À une verste du cœur de ville, à seulement quelques pas des grands escaliers de la cathédrale, l’ouverture d’une nouvelle galerie d’art, l’été dernier, est presque passée inaperçue, un peu boudée il est vrai par les touristes, se tordant les pieds sur les pavés, sans doute un peu pressés d’en finir avec l’ascension de la rue des Tables, pour honorer Notre-Dame ou de gagner l’Hôtel-Dieu.
Le logis des Coste est un lieu intimiste, plein de charme. Désormais un lieu d’exposition dont on peut pousser la porte les fins de semaine, y trouver son bonheur parmi les œuvres qu’il abrite et qui sont à la portée de toutes les bourses.
Des spécialités différentes selon les artistes
Cinq artistes s’y expriment depuis sa création et assurent les permanences à tour de rôle. Le premier d’entre eux est Bernard Fayard, qui est installé aux Villettes et dont le patronyme trahit ses origines sigolénoises. C’est lui qui a acquis cet espace, une ancienne antenne de l’office de tourisme, qu’il a restauré pour y recevoir les œuvres et les visiteurs. Bernard Fayard est surtout connu en tant que sculpteur. L’artiste utilise différents matériaux : la pierre, la résine, le plastique qu’il se procure autour de chez lui.
Son complice, le Chadracois Pierre Taillebot, aime travailler l’engobe, une terre ferrugineuse ou le grès qu’il cuit dans un four à bois (à 280°C) et qu’il possède à La chapelle-Bertin. « L’émail se rétracte à la cuisson, ce qui donne à l’œuvre son côté aléatoire », commente le sculpteur. Une pièce puise son origine dans l’actualité. Elle est baptisée « Impact », comme celui que laisse une balle traversant la cloison d’une salle de bains. Cette image prise en Ukraine a frappé l’artiste. À partir de cette vision, il a laissé s’exprimer son imagination.

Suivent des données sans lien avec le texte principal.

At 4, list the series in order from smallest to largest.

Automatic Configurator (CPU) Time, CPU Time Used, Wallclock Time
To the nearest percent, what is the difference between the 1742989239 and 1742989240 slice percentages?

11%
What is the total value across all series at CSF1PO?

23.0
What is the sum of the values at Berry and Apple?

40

Autre céramiste, autre spécialité avec Ronald Turcan de Saint-Christophe-sur-Dolaizon. Celui-ci affectionne les terres industrielles, cuites au bois, comme celle de Bollène servant à la fabrication des briques réfractaires.
L’artiste a longtemps travaillé dans le social. Le thème de la résilience, cette force intérieure qui permet de se régénérer, se retrouve dans pratiquement toutes les pièces qu’il expose. Sa série sur les bols, aux formes tourmentées et japonisantes, réalisée avec Pierre Taillebot, ou ses cubes rescapés de quelque cataclysme semblent avoir conservé les traces de vie anciennes et enfouies.

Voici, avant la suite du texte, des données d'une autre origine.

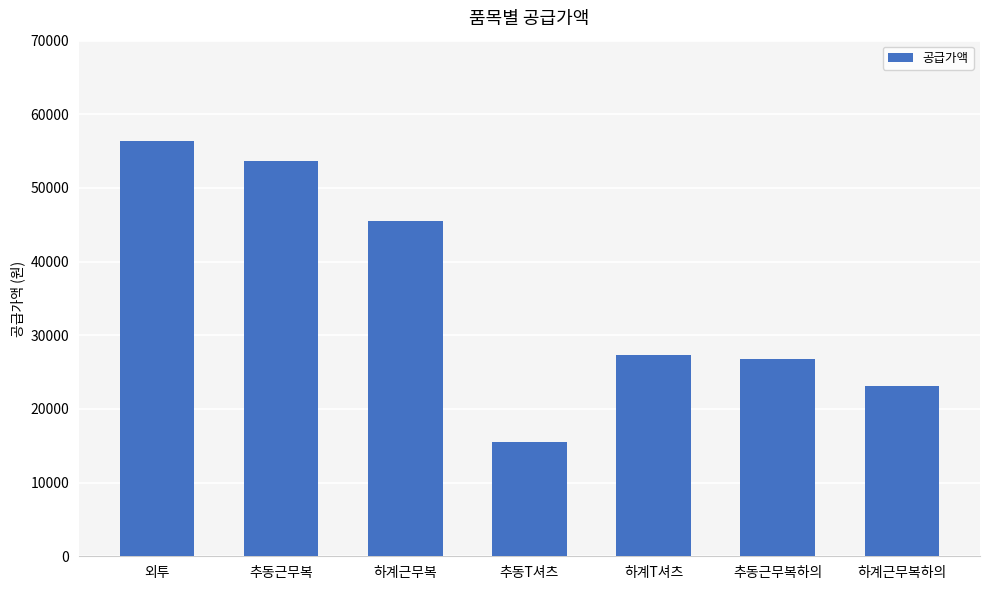

What is the average value?

35454.5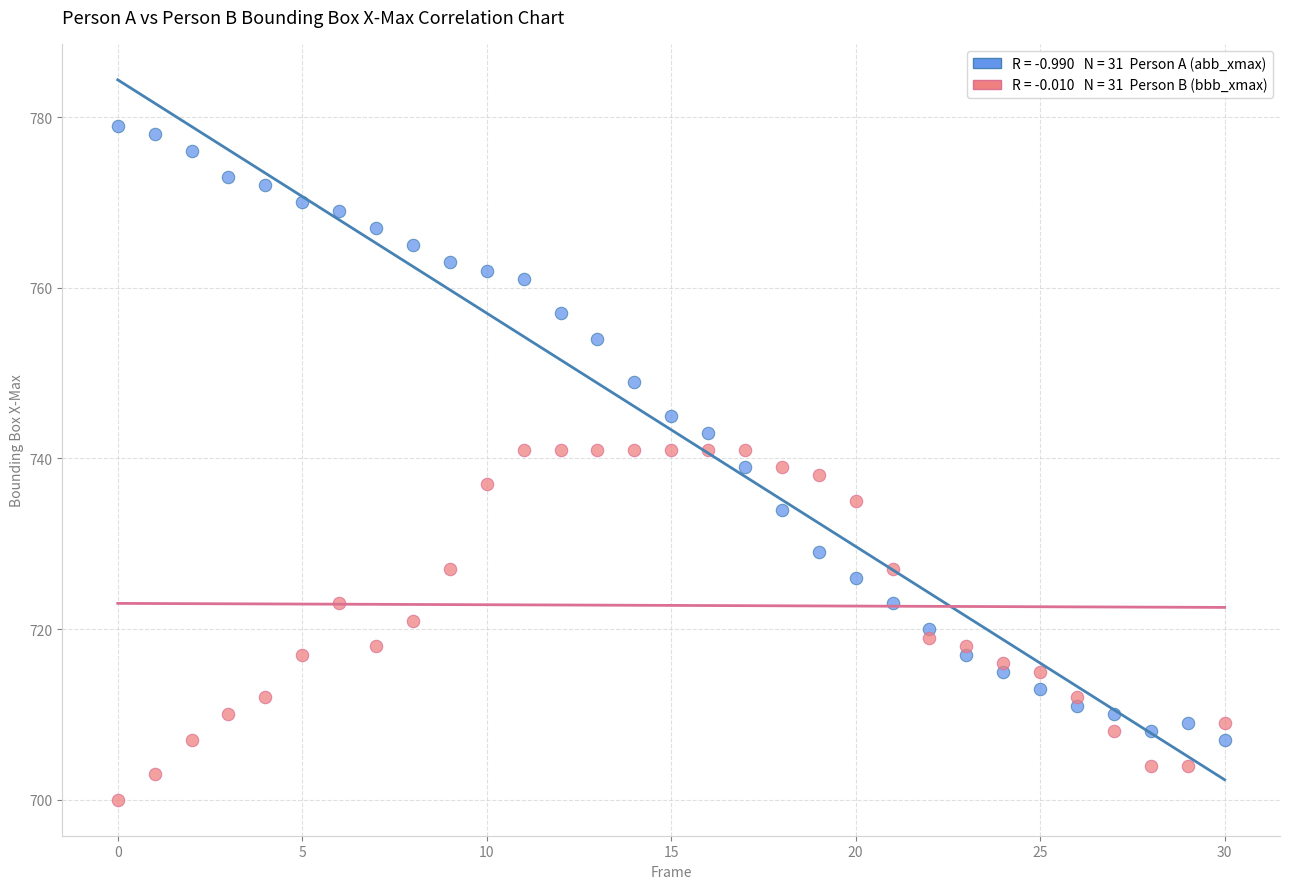

Across all data points, what is the range of Y values (max minus min)?

79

Depuis qu’elle s’est saisie d’un crayon, d’un pinceau, qu’elle a osé poser sur une feuille des mots, des formes, des couleurs, l’aquarelliste Viviane May de Bas-en-Basset s’épanouit auprès des animaux dont le trait de caractère transpire sur la toile. Elle raconte sans cesse de nouvelles histoires d’eau. La nature comme elle l’explique, discrètement lui procure « un vrai bonheur ». Avec l’artiste chinoise Qi Gao on reste dans le symbolisme. La jeune femme est arrivée au Puy il y a une dizaine d’années pour ses études à l’IUT. Elle n’en est plus repartie.